Hi Everybody
This subject of Sacred Connections remains very alive for me on a daily basis as I move around the world and was particularly poignant earlier this week.
On Sunday morning I had an amazingly beautiful time with two women I have met again and again but not really known. They work in a hotel I stay at and both have impaired hearing. We have always been smiley with each other and use sign language (very primitive sign language from me – very elegant sign language by them), but on Sunday morning they came and sat at my breakfast table, bringing with them a pile of paper napkins and a pen.
We then spent about half an hour or more sharing things about ourselves. Our names first of all; where we live; where we come from; what we like; Very simple things but with such joy from all three of us punctuated by lots of hand holding across the table, hugs now and then and enormous smiles and excitement. This beautiful approach, instigated and prepared by them, gave me such pleasure – and them too – on a day that was leading me to a funeral of someone close to me and many painful exchanges.

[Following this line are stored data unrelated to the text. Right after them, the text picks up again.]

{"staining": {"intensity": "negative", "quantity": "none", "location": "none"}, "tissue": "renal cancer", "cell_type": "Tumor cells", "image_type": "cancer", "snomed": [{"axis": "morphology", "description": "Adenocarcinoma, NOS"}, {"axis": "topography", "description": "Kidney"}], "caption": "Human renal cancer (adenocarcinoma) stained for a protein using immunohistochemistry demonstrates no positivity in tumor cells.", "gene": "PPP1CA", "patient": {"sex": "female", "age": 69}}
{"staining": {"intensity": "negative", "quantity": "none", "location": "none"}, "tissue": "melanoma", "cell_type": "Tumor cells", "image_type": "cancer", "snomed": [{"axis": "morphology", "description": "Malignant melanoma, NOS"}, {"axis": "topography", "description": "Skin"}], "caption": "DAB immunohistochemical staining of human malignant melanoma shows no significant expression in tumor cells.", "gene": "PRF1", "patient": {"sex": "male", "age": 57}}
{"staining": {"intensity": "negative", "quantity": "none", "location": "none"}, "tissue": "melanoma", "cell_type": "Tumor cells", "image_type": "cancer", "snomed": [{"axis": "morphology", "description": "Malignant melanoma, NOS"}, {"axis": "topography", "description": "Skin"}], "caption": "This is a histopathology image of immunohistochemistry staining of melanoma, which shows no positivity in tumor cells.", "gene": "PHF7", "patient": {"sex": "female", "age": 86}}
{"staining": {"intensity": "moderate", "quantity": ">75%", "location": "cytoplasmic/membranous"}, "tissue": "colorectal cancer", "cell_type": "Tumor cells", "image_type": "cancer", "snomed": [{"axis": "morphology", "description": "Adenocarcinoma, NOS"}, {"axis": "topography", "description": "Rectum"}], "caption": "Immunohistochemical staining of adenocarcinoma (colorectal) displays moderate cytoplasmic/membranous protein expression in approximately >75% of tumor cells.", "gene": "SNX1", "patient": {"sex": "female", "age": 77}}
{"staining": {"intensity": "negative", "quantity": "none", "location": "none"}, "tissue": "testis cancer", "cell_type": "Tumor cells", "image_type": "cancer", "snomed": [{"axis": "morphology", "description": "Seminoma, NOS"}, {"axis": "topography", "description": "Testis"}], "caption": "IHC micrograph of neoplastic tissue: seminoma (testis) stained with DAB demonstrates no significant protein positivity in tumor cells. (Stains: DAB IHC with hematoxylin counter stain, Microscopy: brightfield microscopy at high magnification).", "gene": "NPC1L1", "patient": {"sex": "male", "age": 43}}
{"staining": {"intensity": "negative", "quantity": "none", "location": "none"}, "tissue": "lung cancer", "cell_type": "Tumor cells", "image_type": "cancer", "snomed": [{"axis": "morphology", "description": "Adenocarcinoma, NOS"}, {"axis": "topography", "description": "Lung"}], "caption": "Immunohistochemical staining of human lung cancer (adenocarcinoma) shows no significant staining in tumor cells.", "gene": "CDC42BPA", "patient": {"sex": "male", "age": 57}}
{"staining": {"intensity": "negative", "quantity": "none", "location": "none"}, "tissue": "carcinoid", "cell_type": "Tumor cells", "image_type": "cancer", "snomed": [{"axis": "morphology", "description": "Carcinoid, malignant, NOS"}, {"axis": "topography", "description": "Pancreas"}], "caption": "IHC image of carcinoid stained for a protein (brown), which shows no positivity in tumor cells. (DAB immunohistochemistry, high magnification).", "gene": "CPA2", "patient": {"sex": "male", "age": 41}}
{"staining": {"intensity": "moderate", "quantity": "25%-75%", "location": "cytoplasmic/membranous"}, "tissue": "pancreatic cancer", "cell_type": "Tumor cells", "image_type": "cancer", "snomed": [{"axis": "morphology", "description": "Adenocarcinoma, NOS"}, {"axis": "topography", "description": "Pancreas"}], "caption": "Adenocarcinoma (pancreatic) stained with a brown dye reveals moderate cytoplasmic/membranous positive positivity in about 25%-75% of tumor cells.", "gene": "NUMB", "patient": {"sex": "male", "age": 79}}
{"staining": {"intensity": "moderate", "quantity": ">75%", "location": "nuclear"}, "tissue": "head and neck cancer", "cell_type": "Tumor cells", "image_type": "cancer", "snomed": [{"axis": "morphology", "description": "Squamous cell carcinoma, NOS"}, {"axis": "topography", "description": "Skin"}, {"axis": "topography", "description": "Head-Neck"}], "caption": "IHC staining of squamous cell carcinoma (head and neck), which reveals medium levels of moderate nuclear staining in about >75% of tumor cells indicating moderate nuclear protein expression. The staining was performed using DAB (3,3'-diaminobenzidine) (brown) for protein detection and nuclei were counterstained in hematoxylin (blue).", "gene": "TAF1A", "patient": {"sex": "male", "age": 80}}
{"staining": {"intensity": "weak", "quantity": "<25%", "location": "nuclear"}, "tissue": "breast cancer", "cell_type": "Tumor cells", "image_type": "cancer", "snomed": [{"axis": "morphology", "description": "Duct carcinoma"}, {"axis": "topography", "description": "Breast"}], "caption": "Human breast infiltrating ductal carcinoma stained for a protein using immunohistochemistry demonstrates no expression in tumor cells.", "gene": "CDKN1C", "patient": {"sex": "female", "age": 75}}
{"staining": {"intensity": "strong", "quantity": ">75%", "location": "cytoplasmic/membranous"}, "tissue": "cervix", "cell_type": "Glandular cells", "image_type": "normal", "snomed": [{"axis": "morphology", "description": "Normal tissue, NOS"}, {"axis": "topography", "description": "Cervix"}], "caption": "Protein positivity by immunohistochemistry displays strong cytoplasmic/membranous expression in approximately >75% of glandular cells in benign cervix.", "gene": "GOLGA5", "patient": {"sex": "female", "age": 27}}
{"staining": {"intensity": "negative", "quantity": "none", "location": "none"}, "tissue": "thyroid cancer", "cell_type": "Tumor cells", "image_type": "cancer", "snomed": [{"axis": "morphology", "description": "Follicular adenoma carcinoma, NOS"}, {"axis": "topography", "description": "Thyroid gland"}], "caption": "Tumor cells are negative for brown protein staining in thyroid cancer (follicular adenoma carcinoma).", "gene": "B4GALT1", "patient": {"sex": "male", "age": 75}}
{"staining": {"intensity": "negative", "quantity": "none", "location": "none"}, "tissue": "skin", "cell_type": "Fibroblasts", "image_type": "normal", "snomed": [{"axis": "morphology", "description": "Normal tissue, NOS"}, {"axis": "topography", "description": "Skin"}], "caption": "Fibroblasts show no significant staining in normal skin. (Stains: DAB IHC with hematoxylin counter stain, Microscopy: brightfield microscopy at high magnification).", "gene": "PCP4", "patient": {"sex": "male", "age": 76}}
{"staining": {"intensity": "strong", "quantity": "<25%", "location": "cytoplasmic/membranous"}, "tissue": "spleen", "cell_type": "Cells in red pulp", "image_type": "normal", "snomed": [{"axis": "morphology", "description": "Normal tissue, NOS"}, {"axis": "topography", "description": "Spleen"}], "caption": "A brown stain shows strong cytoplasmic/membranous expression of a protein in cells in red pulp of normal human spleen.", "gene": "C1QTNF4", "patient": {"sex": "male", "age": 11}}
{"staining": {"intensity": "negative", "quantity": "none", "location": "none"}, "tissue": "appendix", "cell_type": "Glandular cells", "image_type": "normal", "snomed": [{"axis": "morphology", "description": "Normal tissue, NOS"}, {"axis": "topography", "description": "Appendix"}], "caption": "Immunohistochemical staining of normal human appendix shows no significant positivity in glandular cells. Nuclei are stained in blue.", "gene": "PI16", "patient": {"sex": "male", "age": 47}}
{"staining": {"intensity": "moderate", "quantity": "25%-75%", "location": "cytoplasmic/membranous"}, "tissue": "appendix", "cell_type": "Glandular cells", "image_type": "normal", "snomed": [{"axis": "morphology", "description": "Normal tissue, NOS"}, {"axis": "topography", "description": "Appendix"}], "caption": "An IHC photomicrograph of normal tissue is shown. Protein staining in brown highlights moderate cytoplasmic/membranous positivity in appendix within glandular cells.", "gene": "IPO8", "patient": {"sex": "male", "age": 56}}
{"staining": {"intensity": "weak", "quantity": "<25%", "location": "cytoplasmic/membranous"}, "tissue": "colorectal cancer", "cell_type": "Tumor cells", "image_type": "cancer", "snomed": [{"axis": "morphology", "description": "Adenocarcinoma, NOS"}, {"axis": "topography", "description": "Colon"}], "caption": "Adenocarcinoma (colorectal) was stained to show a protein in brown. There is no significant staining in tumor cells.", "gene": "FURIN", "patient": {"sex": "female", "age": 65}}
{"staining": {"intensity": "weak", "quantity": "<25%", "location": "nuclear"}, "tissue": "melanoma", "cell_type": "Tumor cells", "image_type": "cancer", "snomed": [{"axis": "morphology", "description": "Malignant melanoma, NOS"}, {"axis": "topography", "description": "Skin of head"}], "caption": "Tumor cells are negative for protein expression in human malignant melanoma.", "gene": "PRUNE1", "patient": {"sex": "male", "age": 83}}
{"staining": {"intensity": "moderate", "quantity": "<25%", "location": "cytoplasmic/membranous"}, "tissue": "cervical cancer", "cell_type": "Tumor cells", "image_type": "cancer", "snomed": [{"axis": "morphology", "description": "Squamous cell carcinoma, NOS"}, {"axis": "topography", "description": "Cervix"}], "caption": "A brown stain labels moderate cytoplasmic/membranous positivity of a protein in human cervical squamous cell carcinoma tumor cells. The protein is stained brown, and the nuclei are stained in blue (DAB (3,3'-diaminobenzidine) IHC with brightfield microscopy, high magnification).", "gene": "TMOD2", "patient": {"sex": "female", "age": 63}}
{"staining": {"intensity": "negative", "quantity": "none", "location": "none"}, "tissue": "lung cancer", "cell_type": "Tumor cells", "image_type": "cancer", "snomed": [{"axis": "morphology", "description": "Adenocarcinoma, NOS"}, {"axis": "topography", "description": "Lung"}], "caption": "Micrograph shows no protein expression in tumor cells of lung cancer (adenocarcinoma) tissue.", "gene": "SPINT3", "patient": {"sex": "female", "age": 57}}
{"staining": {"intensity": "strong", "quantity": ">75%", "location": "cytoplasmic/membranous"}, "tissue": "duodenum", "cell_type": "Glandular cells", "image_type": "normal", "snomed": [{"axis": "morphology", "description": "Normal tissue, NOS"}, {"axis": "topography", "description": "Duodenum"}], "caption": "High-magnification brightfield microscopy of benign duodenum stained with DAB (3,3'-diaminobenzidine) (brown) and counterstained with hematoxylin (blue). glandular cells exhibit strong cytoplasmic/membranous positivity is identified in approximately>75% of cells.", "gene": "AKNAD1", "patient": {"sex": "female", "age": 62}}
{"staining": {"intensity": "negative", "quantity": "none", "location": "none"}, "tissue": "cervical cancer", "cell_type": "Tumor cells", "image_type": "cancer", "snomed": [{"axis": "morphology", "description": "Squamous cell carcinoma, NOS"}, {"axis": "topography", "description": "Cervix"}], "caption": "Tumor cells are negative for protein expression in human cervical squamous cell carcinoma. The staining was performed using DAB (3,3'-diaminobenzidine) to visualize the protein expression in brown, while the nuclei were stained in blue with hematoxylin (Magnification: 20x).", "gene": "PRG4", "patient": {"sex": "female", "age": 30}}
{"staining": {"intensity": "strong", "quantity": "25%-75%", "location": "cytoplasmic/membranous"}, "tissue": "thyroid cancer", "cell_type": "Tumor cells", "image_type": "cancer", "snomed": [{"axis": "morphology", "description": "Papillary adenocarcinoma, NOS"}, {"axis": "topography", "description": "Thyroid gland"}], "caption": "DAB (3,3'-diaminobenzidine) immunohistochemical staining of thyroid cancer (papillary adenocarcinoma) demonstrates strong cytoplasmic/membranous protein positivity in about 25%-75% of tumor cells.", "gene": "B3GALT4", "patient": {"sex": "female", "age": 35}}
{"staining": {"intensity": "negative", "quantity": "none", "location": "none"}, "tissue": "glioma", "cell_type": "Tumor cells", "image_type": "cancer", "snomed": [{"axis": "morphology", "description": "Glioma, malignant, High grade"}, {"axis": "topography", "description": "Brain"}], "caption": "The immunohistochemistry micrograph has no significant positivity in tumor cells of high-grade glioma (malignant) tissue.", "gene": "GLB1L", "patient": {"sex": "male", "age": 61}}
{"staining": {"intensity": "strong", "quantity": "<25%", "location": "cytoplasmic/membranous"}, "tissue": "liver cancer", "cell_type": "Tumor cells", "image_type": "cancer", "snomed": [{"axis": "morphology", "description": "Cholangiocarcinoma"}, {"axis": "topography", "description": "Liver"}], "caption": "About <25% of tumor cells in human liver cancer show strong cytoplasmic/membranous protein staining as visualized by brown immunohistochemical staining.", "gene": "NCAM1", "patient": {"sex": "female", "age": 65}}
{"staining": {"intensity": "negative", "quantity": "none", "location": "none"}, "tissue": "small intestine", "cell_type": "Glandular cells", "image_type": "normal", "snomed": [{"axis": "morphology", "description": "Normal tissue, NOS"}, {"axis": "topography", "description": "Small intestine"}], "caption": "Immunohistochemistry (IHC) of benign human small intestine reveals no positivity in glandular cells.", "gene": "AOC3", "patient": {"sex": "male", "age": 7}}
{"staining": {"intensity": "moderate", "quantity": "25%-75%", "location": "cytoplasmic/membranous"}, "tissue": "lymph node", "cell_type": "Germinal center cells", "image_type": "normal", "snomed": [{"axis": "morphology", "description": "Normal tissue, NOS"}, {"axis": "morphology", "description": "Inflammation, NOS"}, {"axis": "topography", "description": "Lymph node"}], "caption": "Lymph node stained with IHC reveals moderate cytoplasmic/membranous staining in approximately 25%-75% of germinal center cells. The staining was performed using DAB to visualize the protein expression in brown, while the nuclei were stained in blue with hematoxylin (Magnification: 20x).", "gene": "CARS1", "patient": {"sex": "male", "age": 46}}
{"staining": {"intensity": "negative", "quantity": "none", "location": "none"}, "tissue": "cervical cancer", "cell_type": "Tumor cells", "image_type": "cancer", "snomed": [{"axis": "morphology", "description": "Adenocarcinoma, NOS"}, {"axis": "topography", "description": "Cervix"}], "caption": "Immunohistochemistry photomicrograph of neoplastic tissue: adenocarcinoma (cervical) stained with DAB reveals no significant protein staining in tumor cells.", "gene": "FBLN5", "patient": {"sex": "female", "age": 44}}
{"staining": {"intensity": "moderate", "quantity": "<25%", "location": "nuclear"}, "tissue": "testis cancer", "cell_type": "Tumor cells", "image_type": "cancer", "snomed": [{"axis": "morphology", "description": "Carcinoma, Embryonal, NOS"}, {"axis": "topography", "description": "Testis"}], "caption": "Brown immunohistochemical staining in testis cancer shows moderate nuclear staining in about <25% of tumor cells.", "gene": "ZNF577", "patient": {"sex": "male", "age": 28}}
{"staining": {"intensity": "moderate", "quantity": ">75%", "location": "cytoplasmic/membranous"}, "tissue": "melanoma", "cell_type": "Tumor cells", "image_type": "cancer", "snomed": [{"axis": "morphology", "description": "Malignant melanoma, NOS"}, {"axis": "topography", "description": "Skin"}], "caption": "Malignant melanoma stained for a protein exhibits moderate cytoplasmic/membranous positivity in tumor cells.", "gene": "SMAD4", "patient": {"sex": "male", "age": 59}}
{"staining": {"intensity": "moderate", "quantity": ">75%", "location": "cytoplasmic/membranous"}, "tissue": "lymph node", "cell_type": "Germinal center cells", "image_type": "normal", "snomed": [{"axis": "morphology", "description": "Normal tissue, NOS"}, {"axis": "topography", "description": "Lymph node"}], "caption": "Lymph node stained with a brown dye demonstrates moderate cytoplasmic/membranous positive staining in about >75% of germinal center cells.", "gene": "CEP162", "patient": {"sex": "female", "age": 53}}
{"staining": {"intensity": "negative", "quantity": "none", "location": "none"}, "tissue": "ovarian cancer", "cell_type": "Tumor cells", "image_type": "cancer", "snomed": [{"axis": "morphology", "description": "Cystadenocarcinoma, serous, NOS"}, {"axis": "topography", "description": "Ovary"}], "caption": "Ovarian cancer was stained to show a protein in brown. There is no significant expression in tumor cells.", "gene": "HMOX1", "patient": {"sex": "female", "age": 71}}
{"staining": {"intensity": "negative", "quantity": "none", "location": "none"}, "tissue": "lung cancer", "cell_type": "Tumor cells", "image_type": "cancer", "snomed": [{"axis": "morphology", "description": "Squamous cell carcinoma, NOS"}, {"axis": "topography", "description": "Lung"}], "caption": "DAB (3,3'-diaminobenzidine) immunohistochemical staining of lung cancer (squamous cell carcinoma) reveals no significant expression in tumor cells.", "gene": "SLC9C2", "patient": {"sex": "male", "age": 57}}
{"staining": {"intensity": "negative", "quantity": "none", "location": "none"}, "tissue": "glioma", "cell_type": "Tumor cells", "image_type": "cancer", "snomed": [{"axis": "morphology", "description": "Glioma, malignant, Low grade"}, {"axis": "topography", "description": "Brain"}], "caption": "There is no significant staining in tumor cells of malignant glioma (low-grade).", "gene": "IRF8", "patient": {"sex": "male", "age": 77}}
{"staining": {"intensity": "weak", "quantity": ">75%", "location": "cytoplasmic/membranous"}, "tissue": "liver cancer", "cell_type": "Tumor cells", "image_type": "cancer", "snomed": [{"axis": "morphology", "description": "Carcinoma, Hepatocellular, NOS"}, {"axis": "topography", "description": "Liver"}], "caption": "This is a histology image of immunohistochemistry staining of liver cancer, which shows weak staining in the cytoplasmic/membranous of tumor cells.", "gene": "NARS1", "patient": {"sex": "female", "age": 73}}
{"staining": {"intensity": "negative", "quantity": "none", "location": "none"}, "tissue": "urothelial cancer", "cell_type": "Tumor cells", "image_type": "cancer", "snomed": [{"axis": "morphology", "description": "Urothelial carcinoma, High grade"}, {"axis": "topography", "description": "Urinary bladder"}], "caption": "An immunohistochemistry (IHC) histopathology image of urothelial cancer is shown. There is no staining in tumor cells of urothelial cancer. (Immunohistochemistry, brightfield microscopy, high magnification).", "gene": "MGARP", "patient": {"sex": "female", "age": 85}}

And I wondered why then. What was it that made that morning right for this when we have ‘known’ each other, but not known each other at all, for over ten years? The memory has stayed with me and I’ve felt nurtured by it and I’ve wondered again and again how much longer we have really known each other these two beautiful women and me. I’ve been in awe of them and those moments when they took time and courage to come and sit with me, a guest at the hotel, and coax me into sunshine from the deep pain I felt that morning. Did they see my pain? Did they know me from so long ago that they loved me enough to come and help, to rescue me? Did they even know what joy they would bring?
Beside me as I write is my share of the paper napkins with their names written upon them. Their home towns. Their ages. They will continue to be so special and sacred for me – the women, the napkins and the memories of that half hour that fortified me for the rest of a painful day.